Supplied text:
╭──
Question

The ionization energy of hydrogen atom is 13.6 $eV$.What will be the ionization energy of $H{{e}^{+}}$ and $L{{i}^{+2}}$ ions?

Answer 1

As $H{{e}^{+}}$ and $L{{i}^{+2}}$ both ions contain one electron similar to hydrogen atom. The ionization energy of such ions also known as hydrogen-like species can be calculated using the following formula: ionization energy = $\dfrac{13.6{{Z}^{2}}}{{{n}^{2}}}eV$ where Z is the atomic number and n is shell number. Value of Z for helium is 2 and for lithium is 3.

Complete step by step solution:
-Bohr’s atomic model is based on the following postulates:
-The electron in a hydrogen atom can move in a circular path around the nucleus. These paths are called orbits.
╰──
Work to complete:
a – From the ionization energy thread, list every atom or ion whose ionization energy the question either gives or asks for.
b – In the ionization energy thread, rewrite the paragraph under "Answer 1" that begins with "As" as a short bulleted list, keeping its main facts.

Extracted information:
╭──
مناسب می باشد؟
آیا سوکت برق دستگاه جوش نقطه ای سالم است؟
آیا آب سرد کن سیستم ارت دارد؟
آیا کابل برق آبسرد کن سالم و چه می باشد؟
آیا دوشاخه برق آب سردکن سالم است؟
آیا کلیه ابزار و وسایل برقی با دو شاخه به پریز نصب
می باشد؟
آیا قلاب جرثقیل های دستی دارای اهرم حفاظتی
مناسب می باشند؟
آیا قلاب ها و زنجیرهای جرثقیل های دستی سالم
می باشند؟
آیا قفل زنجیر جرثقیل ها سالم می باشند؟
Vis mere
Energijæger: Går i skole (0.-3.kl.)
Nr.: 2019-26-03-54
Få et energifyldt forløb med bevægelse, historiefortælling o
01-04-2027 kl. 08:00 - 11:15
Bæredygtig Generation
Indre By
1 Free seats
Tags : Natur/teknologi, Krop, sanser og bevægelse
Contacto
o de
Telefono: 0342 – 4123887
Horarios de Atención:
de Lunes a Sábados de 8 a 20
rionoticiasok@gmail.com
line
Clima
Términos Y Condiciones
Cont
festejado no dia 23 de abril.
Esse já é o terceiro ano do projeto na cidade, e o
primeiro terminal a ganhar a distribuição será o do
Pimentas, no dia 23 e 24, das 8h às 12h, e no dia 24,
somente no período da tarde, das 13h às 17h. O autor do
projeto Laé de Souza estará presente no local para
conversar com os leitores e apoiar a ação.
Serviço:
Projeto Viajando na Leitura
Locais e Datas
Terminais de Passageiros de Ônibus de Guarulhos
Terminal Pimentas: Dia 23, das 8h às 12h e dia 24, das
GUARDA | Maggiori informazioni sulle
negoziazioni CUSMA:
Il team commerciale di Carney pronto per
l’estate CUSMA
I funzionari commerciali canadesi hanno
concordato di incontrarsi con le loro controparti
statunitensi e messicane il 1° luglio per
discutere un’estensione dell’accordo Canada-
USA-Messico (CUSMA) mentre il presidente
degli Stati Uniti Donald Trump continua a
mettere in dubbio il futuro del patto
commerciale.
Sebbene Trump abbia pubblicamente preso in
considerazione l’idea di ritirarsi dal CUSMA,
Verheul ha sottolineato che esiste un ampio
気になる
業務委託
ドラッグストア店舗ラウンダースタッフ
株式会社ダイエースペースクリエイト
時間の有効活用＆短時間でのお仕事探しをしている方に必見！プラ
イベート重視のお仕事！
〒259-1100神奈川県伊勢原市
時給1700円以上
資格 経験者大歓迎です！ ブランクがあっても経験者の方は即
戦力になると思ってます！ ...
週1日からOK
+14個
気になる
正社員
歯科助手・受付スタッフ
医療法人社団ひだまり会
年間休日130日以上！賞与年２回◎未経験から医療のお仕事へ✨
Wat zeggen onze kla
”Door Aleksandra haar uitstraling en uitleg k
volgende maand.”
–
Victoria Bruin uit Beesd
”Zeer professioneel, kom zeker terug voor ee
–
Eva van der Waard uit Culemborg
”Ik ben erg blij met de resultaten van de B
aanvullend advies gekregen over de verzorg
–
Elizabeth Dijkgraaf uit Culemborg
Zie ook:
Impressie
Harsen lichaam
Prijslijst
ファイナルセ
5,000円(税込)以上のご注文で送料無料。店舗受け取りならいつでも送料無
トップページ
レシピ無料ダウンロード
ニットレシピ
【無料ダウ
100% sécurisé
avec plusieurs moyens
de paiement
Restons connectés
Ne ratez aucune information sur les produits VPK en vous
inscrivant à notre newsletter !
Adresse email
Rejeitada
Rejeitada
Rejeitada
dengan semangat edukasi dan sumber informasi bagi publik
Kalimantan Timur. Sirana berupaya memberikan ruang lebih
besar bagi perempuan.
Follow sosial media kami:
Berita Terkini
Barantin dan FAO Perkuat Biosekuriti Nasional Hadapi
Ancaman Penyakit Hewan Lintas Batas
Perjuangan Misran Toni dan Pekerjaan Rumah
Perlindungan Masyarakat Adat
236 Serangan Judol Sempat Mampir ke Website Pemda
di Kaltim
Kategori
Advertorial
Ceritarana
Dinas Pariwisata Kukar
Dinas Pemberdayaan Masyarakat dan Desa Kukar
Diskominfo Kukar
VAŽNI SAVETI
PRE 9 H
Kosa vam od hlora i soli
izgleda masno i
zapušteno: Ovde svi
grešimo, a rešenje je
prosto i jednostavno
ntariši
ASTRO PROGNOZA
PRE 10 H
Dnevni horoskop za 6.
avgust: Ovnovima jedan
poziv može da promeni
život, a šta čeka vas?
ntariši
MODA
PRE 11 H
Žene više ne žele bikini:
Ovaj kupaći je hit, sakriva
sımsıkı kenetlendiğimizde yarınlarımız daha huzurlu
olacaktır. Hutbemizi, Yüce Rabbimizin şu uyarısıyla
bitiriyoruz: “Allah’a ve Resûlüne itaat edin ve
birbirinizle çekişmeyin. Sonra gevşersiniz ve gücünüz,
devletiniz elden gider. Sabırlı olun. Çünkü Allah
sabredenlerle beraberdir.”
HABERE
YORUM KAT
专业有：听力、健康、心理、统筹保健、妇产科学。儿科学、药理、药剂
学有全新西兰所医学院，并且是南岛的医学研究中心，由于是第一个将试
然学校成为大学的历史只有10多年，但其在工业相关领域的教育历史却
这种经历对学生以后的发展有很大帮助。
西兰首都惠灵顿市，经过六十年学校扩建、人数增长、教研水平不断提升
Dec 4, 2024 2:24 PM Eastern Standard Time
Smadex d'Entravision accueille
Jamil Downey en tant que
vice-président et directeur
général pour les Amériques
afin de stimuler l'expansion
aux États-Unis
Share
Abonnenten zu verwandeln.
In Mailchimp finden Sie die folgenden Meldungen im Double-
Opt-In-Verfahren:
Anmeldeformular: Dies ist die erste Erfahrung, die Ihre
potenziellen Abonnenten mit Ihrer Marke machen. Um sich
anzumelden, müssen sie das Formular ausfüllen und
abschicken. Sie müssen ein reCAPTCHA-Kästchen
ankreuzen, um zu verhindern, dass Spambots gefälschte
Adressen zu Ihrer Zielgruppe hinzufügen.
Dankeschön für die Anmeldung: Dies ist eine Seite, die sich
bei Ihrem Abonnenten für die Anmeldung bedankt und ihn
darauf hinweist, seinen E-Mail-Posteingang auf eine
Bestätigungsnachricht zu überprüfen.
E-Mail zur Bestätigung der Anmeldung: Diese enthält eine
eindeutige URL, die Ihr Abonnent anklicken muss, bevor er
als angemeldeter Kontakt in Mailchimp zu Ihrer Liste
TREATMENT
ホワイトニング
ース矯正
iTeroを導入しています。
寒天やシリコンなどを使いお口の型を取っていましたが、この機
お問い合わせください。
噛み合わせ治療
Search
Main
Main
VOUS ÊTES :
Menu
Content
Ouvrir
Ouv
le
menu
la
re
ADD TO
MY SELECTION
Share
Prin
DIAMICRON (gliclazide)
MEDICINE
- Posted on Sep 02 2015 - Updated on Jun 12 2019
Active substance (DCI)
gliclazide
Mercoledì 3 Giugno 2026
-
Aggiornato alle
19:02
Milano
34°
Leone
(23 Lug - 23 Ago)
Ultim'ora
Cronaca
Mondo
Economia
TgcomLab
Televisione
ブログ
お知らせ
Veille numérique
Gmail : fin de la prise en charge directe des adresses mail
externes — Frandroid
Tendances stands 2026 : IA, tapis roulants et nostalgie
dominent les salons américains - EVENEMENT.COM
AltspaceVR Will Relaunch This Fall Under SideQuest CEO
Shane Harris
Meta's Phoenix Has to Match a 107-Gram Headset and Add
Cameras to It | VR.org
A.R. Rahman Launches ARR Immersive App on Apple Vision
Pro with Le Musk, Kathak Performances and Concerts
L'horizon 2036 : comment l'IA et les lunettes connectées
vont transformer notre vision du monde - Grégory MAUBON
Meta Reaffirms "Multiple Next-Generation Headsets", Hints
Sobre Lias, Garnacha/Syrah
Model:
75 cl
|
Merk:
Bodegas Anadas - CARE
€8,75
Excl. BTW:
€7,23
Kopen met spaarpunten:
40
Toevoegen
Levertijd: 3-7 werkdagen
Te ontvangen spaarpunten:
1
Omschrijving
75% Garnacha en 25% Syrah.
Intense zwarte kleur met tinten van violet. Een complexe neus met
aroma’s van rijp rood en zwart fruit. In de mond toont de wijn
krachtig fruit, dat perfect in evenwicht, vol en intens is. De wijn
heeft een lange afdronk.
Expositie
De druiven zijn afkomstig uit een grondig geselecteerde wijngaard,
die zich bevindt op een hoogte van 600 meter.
╰──
Answers below:
a –
- hydrogen atom
- He⁺ ion
- Li²⁺ ion

b –
- He⁺ and Li²⁺ each contain one electron, like the hydrogen atom. Such ions are known as hydrogen-like species.
- Their ionization energy can be calculated as 13.6Z²/n² eV.
- Z is the atomic number, and n is the shell number.
- Z is 2 for helium and 3 for lithium.